Generator has a bunch of options to tweak how files are created.

It's a good idea to keep the .bnk and companion files around in case .txtp need to be generated again when more features are added.

.txtp names are taken from loaded banks's companion files if found. Load related banks (like init.bnk) too to ensure all needed names are loaded. You can also manually make an extra name list in a wwnames.txt file, see https://github.com/bnnm/wwiser-utils for some examples and tips.

TXTP filters and name order

By default wwiser generates all .txtp that are considered "usable". This mainly means events (CAkEvent), prioritizing those with known names.

You can use add a list of "filters" to alter this, passing multiple (id) (class name) (name) (bank name) to generate .txtp that match those. Add a - or / before to generate defaults excluding those. Wildcards are allowed too. Examples:

  • 123456: object with that ID (could be an ID of a "music segment" and similar objects)
  • CAkMusicSegment: .txtp only from "music segment" objects (by default only events are considered)
  • play_bgm_001: only event .txtp that are named like that
  • music.bnk: only event .txtp in said bank.
  • play_bgm_*: only event .txtp that start with play_bgm_
  • -play_sfx_*: all event .txtp except those that play sfx
  • /play_sfx_*: same (alt since command line gets confused by -)

Some tricks you can do with filters:

  • testing: if you have a big .txtp with lots of groups, you can pass a single ID and output just the part you want.
  • ignore sfx: maybe you have common.bnk with lots of sfx but a handful of jingles.
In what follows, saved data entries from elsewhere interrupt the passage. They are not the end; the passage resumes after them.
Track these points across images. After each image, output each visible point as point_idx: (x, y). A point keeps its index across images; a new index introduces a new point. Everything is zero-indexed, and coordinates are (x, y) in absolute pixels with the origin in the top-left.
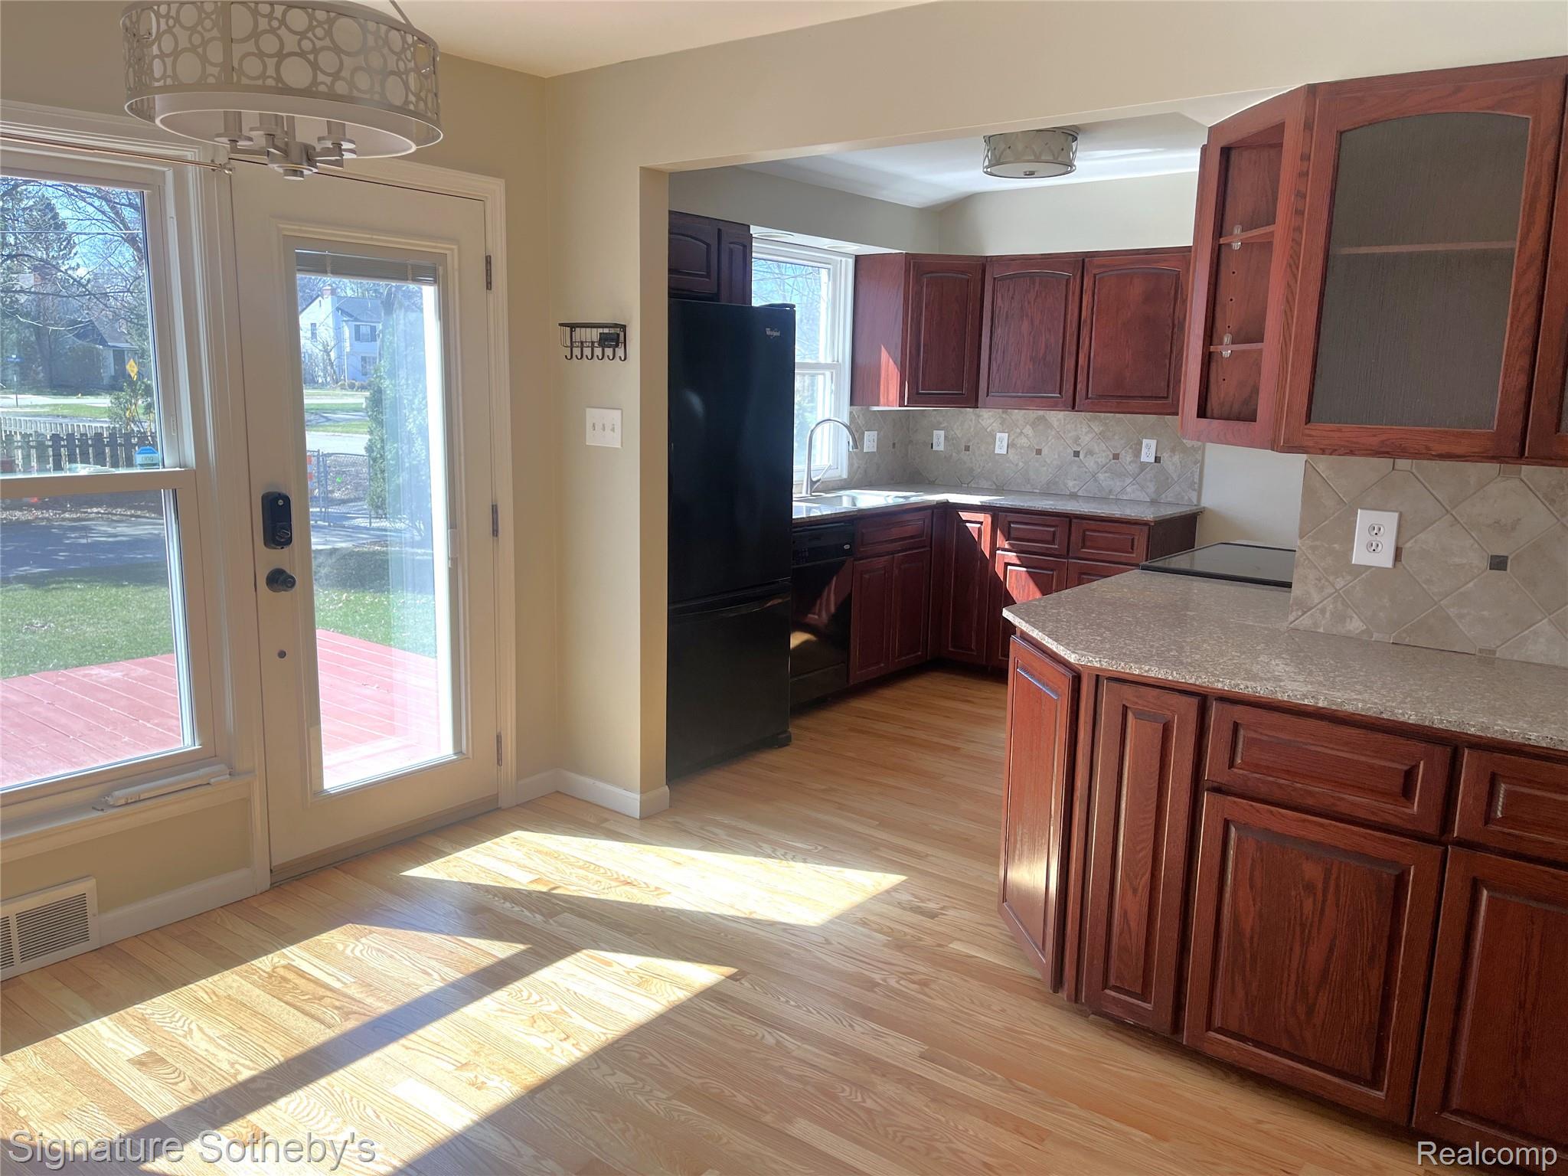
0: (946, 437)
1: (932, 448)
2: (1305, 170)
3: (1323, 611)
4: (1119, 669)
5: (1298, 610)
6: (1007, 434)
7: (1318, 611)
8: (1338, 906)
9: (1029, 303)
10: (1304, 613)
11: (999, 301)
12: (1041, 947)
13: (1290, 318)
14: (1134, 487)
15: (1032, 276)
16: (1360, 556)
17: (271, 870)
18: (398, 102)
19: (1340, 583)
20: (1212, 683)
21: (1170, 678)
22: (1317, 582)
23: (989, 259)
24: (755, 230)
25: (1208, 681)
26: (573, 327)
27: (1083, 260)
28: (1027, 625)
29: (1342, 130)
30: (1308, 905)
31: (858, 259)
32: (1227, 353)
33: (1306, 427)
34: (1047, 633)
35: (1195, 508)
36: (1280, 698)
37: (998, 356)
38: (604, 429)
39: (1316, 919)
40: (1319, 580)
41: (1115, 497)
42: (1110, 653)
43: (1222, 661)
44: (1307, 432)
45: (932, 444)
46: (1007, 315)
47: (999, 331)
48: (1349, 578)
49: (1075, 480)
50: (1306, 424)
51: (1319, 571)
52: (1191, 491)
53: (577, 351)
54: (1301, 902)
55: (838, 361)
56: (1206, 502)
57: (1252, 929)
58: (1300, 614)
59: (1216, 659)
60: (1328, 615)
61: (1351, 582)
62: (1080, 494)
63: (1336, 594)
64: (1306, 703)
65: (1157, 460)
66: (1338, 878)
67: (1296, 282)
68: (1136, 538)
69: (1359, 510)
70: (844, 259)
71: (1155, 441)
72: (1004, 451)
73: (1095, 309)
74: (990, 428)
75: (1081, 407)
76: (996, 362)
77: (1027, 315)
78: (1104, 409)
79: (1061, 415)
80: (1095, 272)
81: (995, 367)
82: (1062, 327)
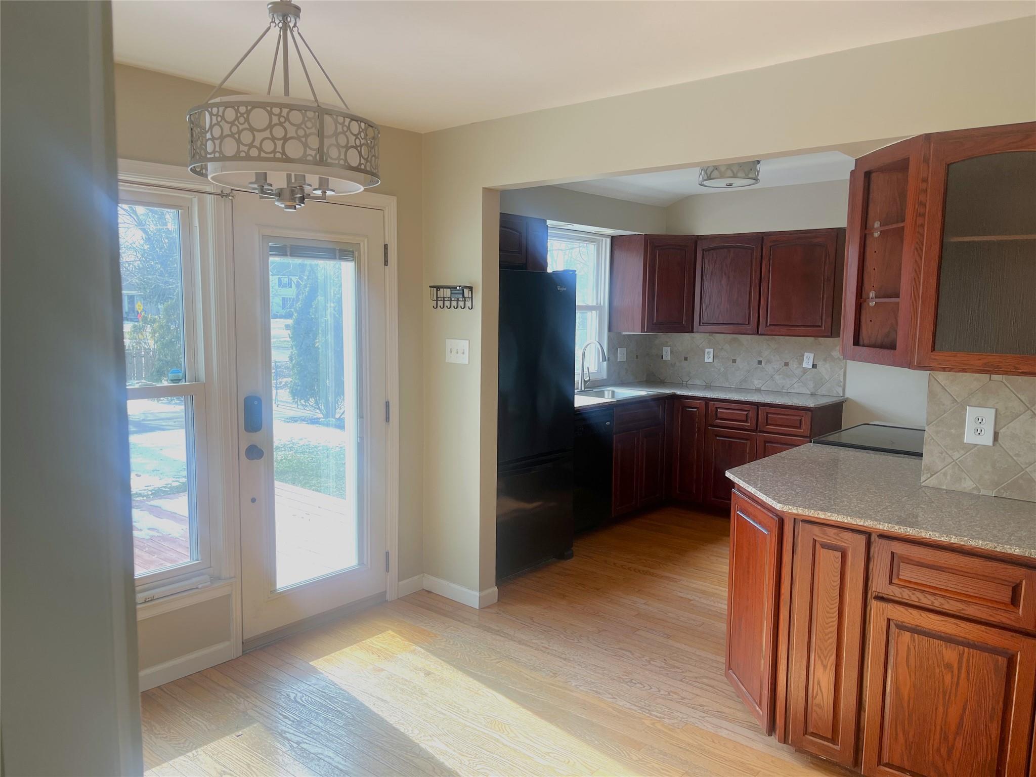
0: (671, 352)
1: (662, 358)
2: (925, 188)
3: (945, 474)
4: (810, 514)
5: (927, 473)
6: (712, 349)
7: (942, 475)
8: (968, 680)
9: (726, 265)
10: (932, 476)
11: (707, 266)
12: (758, 703)
13: (917, 283)
14: (799, 384)
15: (728, 248)
16: (969, 437)
17: (243, 643)
18: (354, 164)
19: (956, 455)
20: (876, 525)
21: (846, 521)
22: (940, 455)
23: (699, 238)
24: (549, 222)
25: (873, 524)
26: (438, 288)
27: (763, 238)
28: (744, 483)
29: (949, 163)
30: (948, 679)
31: (613, 239)
32: (872, 304)
33: (931, 353)
34: (759, 489)
35: (841, 398)
36: (924, 536)
37: (706, 300)
38: (457, 353)
39: (954, 688)
40: (942, 453)
41: (786, 391)
42: (803, 504)
43: (879, 509)
44: (932, 357)
45: (662, 356)
46: (712, 273)
47: (706, 284)
48: (962, 452)
49: (759, 379)
50: (932, 352)
51: (941, 447)
52: (838, 387)
53: (440, 303)
54: (943, 676)
55: (600, 304)
56: (848, 394)
57: (909, 695)
58: (929, 476)
59: (875, 508)
60: (949, 477)
61: (964, 455)
62: (762, 389)
63: (954, 463)
64: (942, 540)
65: (814, 366)
66: (968, 661)
67: (921, 258)
68: (803, 418)
69: (968, 407)
70: (604, 239)
71: (813, 354)
72: (711, 360)
73: (771, 269)
74: (701, 345)
75: (763, 332)
76: (705, 303)
77: (725, 274)
78: (778, 333)
79: (749, 337)
80: (771, 244)
81: (704, 307)
82: (749, 280)
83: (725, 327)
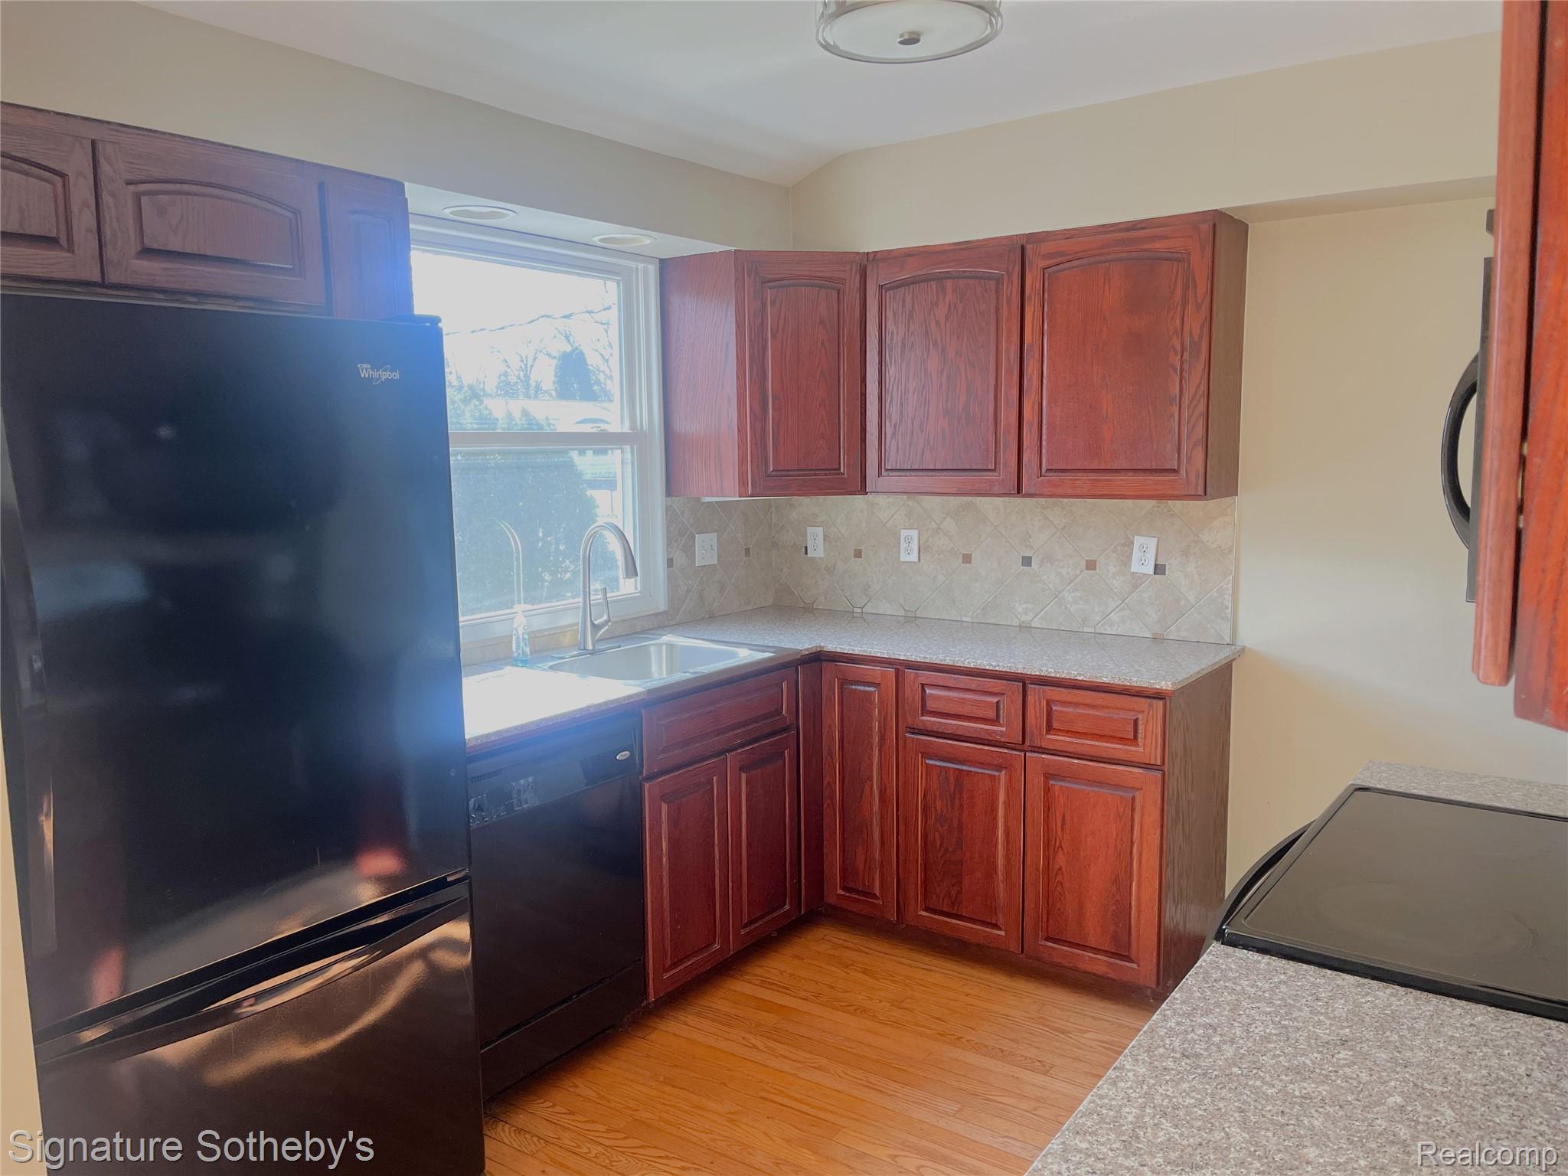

Pass jingle_* (if named) or an event ID list to ignore sfx events.
  • load many banks: sometimes games separate and load .bnk in non-obvious ways. You could just load everything then filter by music.bnk to get music but ensure all needed banks are there (ignoring sfx or voice banks).
  • Alter .txtp order: some games have several events that do the same thing. For example jukebox01 then music01_fields in that order may be clones. By default .txtp order is as found, meaning you get jukebox01 and music01_fields is ignored (dupe). But the later name is more descriptive and would be preferable. To fix this, you can filter by music* and pass the option to "generate rest of files after filtering". This reorders so music01_fields goes first, then jukebox01 (now a dupe = ignored).

LIMITATIONS

This tool is not, and will never be, a .bnk editor (can't replace files). It's only meant to show bank data and generate TXTP. But feel free to use info here to make other programs.

Almost all .bnk versions should work, except the first two, used in Shadowrun (X360) and Too Human (X360), report if you get errors or incorrect behavior. All fields should be correctly identified and named, save a few bit flags in some versions and some lesser objects like plugins.

LEGAL STUFF

Everything from wwiser was researched and reverse-engineered by studying public SDKs, executables and files, by bnnm.